Jeff Barthel, SURF’s rigging supervisor who led the maneuver, said the test lift of the nearly 6,400-pound load “couldn’t have gone smoother.”
Assured by the APA performance in ProtoDUNE and the successful test transport, researchers have started mass producing APAs for DUNE.
“For me, even more important than reaching this technical goal, is the excellent collaboration between groups,” Beltramello said. “This was our first collaboration across these groups, and it was extremely successful. It’s good for the future.”
A neutrino trap
When excavation is complete, the caverns will provide space for detector modules filled with a combined 70,000 tons of liquid argon. The APAs will be submerged side-by-side in the frigid liquid argon, forming a series of net-like walls across the width of the detector.

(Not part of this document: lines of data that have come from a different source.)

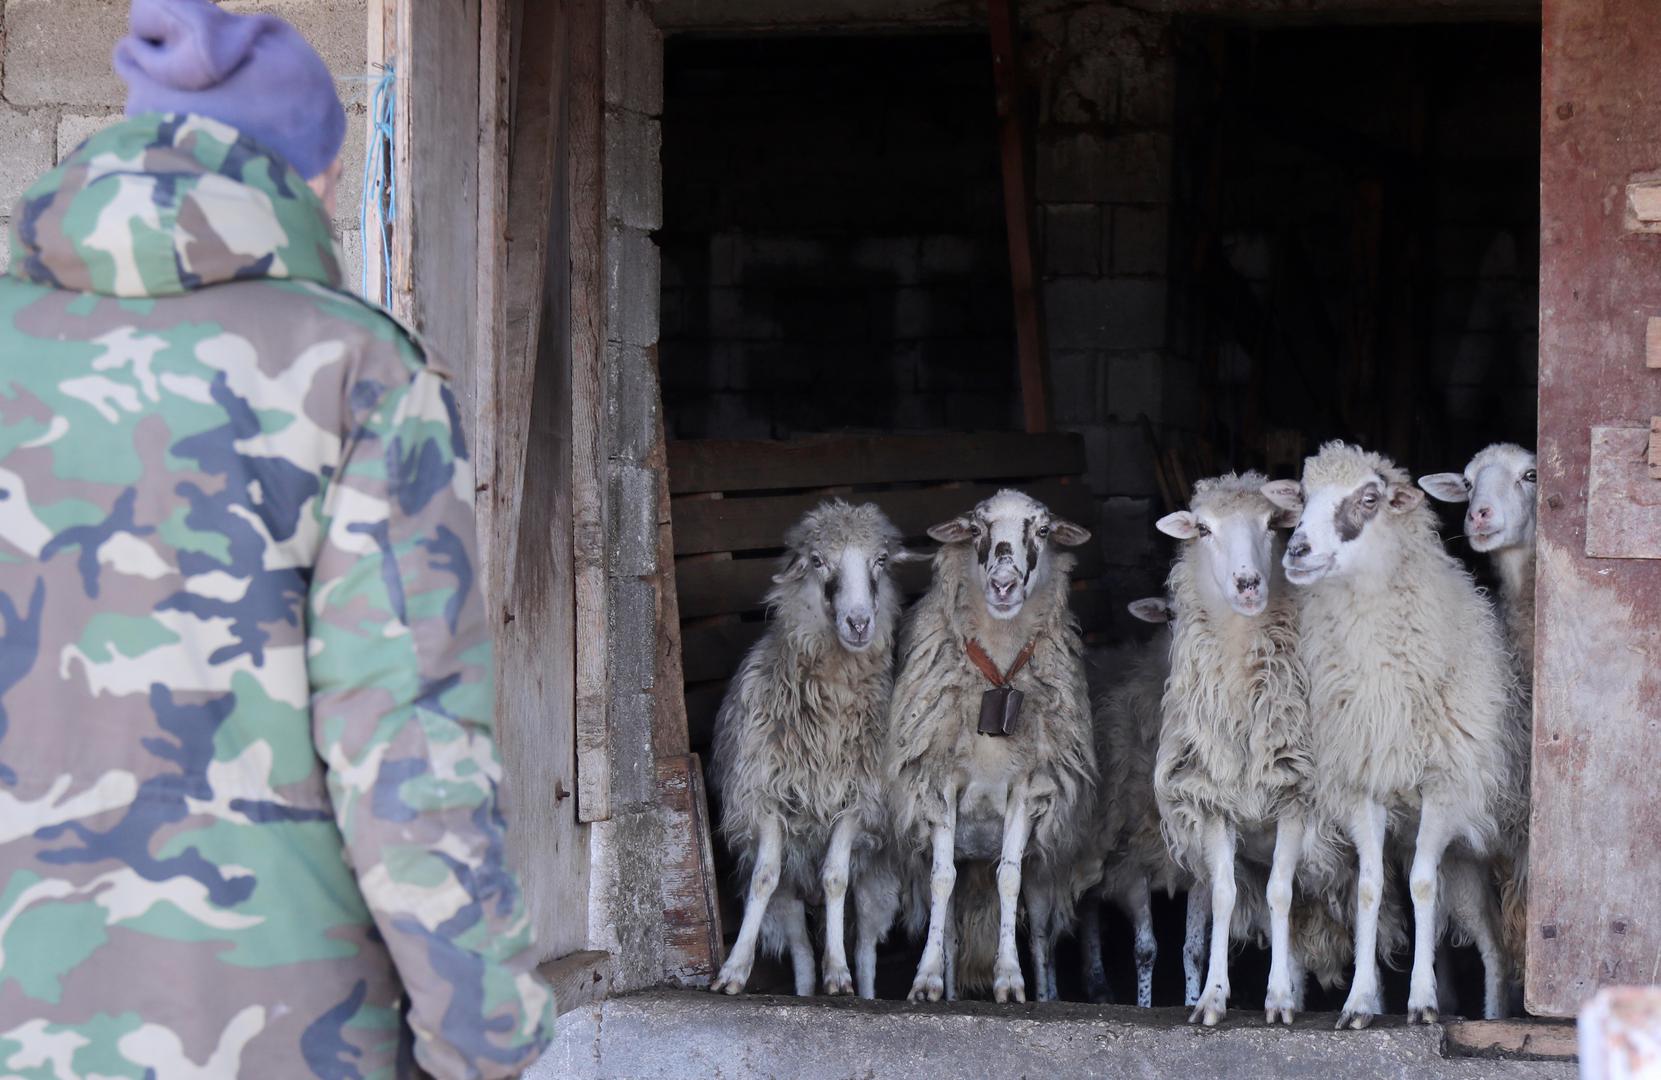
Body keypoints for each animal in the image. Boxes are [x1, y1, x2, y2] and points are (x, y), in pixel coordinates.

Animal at [704, 501, 910, 996]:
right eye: (818, 560)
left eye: (879, 560)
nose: (859, 623)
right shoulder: (764, 796)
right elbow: (764, 878)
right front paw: (733, 970)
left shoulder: (858, 804)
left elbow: (835, 878)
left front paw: (839, 973)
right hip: (791, 901)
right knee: (799, 953)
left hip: (877, 880)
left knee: (867, 948)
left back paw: (863, 990)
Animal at [890, 488, 1096, 1003]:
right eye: (976, 529)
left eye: (1042, 530)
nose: (1004, 585)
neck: (998, 676)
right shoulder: (939, 781)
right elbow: (941, 880)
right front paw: (925, 980)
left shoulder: (1029, 787)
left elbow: (1009, 877)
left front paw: (1009, 979)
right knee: (952, 926)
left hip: (1043, 873)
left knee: (1039, 933)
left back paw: (1044, 992)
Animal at [1156, 471, 1322, 1023]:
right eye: (1203, 528)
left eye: (1272, 524)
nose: (1248, 583)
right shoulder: (1211, 800)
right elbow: (1226, 897)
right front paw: (1212, 998)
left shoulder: (1296, 795)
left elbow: (1279, 894)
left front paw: (1278, 1000)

When neutrinos collide with an argon nucleus, the collisions create a cascade of charged particles. These particles, in turn, knock loose electrons from the shells of argon atoms. An electric field will push the free-floating electrons toward a wall of APAs. Like a spider’s web, the APA wires will ensnare the drifting electrons, sending shivers of data up the wires to the electrical read-out boards. Researchers see this data in the form of particle tracks.
“The electrons are hitting these miles and miles of wires, and we get information from that little pulse of electrical current on the wire,” Evans explained. “The pattern of particles that went through the detector is mirrored in the pattern of electrons colliding with the APAs.”
From these particle tracks, researchers derive information about neutrinos and their antimatter counterparts. The results will shed light on the role neutrinos played in the evolution of the universe.